Problem to solve
Everything in the listing below must be set down again exactly.

Content starts

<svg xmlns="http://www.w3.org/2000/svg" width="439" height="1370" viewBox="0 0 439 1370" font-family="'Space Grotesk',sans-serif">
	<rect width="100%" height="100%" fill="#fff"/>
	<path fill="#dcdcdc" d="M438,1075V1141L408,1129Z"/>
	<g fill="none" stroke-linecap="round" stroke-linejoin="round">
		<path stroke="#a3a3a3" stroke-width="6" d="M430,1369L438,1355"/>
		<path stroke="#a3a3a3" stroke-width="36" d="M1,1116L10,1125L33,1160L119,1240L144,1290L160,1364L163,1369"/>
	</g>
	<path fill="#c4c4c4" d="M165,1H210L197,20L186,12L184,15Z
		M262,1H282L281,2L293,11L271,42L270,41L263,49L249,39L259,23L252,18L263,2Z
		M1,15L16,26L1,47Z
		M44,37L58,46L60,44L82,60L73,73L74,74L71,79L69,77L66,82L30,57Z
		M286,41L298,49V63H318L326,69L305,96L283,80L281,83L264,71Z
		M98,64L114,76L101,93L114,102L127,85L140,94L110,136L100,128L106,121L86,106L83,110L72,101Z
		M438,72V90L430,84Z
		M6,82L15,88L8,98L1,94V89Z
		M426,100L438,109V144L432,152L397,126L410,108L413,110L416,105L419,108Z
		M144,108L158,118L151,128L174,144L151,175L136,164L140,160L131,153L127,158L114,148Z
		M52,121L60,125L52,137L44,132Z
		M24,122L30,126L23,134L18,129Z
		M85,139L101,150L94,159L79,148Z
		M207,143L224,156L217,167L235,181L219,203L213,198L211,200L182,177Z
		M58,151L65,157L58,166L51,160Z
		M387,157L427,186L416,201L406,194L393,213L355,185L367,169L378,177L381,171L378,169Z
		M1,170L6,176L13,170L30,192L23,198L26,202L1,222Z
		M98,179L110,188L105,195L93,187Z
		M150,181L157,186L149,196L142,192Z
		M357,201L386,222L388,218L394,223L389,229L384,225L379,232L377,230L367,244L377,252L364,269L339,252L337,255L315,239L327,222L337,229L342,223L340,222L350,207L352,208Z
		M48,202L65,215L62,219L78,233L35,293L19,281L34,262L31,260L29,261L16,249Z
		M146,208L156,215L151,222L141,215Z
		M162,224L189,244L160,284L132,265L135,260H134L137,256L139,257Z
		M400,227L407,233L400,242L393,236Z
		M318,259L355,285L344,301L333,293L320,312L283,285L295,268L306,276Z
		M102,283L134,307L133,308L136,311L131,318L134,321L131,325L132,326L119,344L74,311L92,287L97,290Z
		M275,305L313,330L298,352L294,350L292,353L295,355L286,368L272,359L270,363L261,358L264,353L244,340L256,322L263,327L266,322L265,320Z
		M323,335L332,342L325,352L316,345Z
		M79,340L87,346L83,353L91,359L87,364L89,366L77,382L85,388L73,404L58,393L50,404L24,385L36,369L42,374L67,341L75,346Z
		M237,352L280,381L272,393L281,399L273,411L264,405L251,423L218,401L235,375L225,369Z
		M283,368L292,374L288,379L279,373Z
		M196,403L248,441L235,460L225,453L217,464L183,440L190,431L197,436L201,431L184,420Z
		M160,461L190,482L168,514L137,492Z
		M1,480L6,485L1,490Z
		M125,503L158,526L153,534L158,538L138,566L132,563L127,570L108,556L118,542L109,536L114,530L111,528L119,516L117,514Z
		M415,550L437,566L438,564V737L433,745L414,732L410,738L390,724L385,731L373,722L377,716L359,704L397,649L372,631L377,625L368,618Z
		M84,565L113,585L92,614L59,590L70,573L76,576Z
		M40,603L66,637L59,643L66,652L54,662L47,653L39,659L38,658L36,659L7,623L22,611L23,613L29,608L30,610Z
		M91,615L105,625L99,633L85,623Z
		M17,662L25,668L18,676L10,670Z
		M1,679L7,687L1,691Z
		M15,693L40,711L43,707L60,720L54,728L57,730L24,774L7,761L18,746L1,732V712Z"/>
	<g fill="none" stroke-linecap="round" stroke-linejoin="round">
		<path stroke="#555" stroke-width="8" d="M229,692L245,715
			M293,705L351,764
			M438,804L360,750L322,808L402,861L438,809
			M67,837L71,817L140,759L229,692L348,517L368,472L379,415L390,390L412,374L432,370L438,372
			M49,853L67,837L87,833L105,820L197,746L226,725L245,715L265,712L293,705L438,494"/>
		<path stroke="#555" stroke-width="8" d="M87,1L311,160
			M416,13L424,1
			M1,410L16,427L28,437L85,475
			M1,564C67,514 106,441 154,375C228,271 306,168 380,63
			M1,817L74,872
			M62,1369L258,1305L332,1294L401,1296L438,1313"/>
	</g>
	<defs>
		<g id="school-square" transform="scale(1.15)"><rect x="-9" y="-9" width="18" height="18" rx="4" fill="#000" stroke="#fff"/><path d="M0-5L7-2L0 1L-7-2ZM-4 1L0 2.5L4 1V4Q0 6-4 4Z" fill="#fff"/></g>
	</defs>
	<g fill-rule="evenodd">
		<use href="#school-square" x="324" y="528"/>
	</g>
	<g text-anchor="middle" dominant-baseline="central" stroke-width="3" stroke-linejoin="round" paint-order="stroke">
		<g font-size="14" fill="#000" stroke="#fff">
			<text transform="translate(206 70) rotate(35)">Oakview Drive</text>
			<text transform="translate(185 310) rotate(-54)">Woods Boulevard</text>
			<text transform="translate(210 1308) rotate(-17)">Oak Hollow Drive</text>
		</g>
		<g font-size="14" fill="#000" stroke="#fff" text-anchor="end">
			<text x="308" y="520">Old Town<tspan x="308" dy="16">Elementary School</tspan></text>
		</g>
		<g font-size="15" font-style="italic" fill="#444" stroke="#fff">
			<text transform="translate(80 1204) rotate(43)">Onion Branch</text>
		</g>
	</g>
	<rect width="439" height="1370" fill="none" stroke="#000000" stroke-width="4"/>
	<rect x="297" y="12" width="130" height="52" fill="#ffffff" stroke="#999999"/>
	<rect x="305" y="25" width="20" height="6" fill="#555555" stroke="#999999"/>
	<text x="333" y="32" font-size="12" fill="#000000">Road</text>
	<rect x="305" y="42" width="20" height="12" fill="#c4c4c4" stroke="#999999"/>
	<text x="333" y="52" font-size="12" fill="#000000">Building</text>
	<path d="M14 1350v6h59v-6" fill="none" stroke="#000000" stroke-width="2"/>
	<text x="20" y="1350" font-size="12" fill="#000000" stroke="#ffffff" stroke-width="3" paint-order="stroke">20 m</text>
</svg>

Content ends

Solution to this exercise
<svg xmlns="http://www.w3.org/2000/svg" width="439" height="1370" viewBox="0 0 439 1370" font-family="'Space Grotesk',sans-serif">
	<rect width="100%" height="100%" fill="#fff"/>
	<path fill="#dcdcdc" d="M438,1075V1141L408,1129Z"/>
	<g fill="none" stroke-linecap="round" stroke-linejoin="round">
		<path stroke="#a3a3a3" stroke-width="6" d="M430,1369L438,1355"/>
		<path stroke="#a3a3a3" stroke-width="36" d="M1,1116L10,1125L33,1160L119,1240L144,1290L160,1364L163,1369"/>
	</g>
	<path fill="#c4c4c4" d="M165,1H210L197,20L186,12L184,15Z
		M262,1H282L281,2L293,11L271,42L270,41L263,49L249,39L259,23L252,18L263,2Z
		M1,15L16,26L1,47Z
		M44,37L58,46L60,44L82,60L73,73L74,74L71,79L69,77L66,82L30,57Z
		M286,41L298,49V63H318L326,69L305,96L283,80L281,83L264,71Z
		M98,64L114,76L101,93L114,102L127,85L140,94L110,136L100,128L106,121L86,106L83,110L72,101Z
		M438,72V90L430,84Z
		M6,82L15,88L8,98L1,94V89Z
		M426,100L438,109V144L432,152L397,126L410,108L413,110L416,105L419,108Z
		M144,108L158,118L151,128L174,144L151,175L136,164L140,160L131,153L127,158L114,148Z
		M52,121L60,125L52,137L44,132Z
		M24,122L30,126L23,134L18,129Z
		M85,139L101,150L94,159L79,148Z
		M207,143L224,156L217,167L235,181L219,203L213,198L211,200L182,177Z
		M58,151L65,157L58,166L51,160Z
		M387,157L427,186L416,201L406,194L393,213L355,185L367,169L378,177L381,171L378,169Z
		M1,170L6,176L13,170L30,192L23,198L26,202L1,222Z
		M98,179L110,188L105,195L93,187Z
		M150,181L157,186L149,196L142,192Z
		M357,201L386,222L388,218L394,223L389,229L384,225L379,232L377,230L367,244L377,252L364,269L339,252L337,255L315,239L327,222L337,229L342,223L340,222L350,207L352,208Z
		M48,202L65,215L62,219L78,233L35,293L19,281L34,262L31,260L29,261L16,249Z
		M146,208L156,215L151,222L141,215Z
		M162,224L189,244L160,284L132,265L135,260H134L137,256L139,257Z
		M400,227L407,233L400,242L393,236Z
		M318,259L355,285L344,301L333,293L320,312L283,285L295,268L306,276Z
		M102,283L134,307L133,308L136,311L131,318L134,321L131,325L132,326L119,344L74,311L92,287L97,290Z
		M275,305L313,330L298,352L294,350L292,353L295,355L286,368L272,359L270,363L261,358L264,353L244,340L256,322L263,327L266,322L265,320Z
		M323,335L332,342L325,352L316,345Z
		M79,340L87,346L83,353L91,359L87,364L89,366L77,382L85,388L73,404L58,393L50,404L24,385L36,369L42,374L67,341L75,346Z
		M237,352L280,381L272,393L281,399L273,411L264,405L251,423L218,401L235,375L225,369Z
		M283,368L292,374L288,379L279,373Z
		M196,403L248,441L235,460L225,453L217,464L183,440L190,431L197,436L201,431L184,420Z
		M160,461L190,482L168,514L137,492Z
		M1,480L6,485L1,490Z
		M125,503L158,526L153,534L158,538L138,566L132,563L127,570L108,556L118,542L109,536L114,530L111,528L119,516L117,514Z
		M415,550L437,566L438,564V737L433,745L414,732L410,738L390,724L385,731L373,722L377,716L359,704L397,649L372,631L377,625L368,618Z
		M84,565L113,585L92,614L59,590L70,573L76,576Z
		M40,603L66,637L59,643L66,652L54,662L47,653L39,659L38,658L36,659L7,623L22,611L23,613L29,608L30,610Z
		M91,615L105,625L99,633L85,623Z
		M17,662L25,668L18,676L10,670Z
		M1,679L7,687L1,691Z
		M15,693L40,711L43,707L60,720L54,728L57,730L24,774L7,761L18,746L1,732V712Z"/>
	<g fill="none" stroke-linecap="round" stroke-linejoin="round">
		<path stroke="#555" stroke-width="8" d="M229,692L245,715
			M293,705L351,764
			M438,804L360,750L322,808L402,861L438,809
			M67,837L71,817L140,759L229,692L348,517L368,472L379,415L390,390L412,374L432,370L438,372
			M49,853L67,837L87,833L105,820L197,746L226,725L245,715L265,712L293,705L438,494"/>
		<path stroke="#555" stroke-width="8" d="M87,1L311,160
			M416,13L424,1
			M1,410L16,427L28,437L85,475
			M1,564C67,514 106,441 154,375C228,271 306,168 380,63
			M1,817L74,872
			M62,1369L258,1305L332,1294L401,1296L438,1313"/>
	</g>
	<defs>
		<g id="school-square" transform="scale(1.15)"><rect x="-9" y="-9" width="18" height="18" rx="4" fill="#000" stroke="#fff"/><path d="M0-5L7-2L0 1L-7-2ZM-4 1L0 2.5L4 1V4Q0 6-4 4Z" fill="#fff"/></g>
	</defs>
	<g fill-rule="evenodd">
		<use href="#school-square" x="324" y="528"/>
	</g>
	<g text-anchor="middle" dominant-baseline="central" stroke-width="3" stroke-linejoin="round" paint-order="stroke">
		<g font-size="14" fill="#000" stroke="#fff">
			<text transform="translate(206 70) rotate(35)">Oakview Drive</text>
			<text transform="translate(185 310) rotate(-54)">Woods Boulevard</text>
			<text transform="translate(210 1308) rotate(-17)">Oak Hollow Drive</text>
		</g>
		<g font-size="14" fill="#000" stroke="#fff" text-anchor="end">
			<text x="308" y="520">Old Town<tspan x="308" dy="16">Elementary School</tspan></text>
		</g>
		<g font-size="15" font-style="italic" fill="#444" stroke="#fff">
			<text transform="translate(80 1204) rotate(43)">Onion Branch</text>
		</g>
	</g>
	<rect width="439" height="1370" fill="none" stroke="#000000" stroke-width="4"/>
	<rect x="297" y="12" width="130" height="52" fill="#ffffff" stroke="#999999"/>
	<rect x="305" y="25" width="20" height="6" fill="#555555" stroke="#999999"/>
	<text x="333" y="32" font-size="12" fill="#000000">Road</text>
	<rect x="305" y="42" width="20" height="12" fill="#c4c4c4" stroke="#999999"/>
	<text x="333" y="52" font-size="12" fill="#000000">Building</text>
	<path d="M14 1350v6h59v-6" fill="none" stroke="#000000" stroke-width="2"/>
	<text x="20" y="1350" font-size="12" fill="#000000" stroke="#ffffff" stroke-width="3" paint-order="stroke">20 m</text>
</svg>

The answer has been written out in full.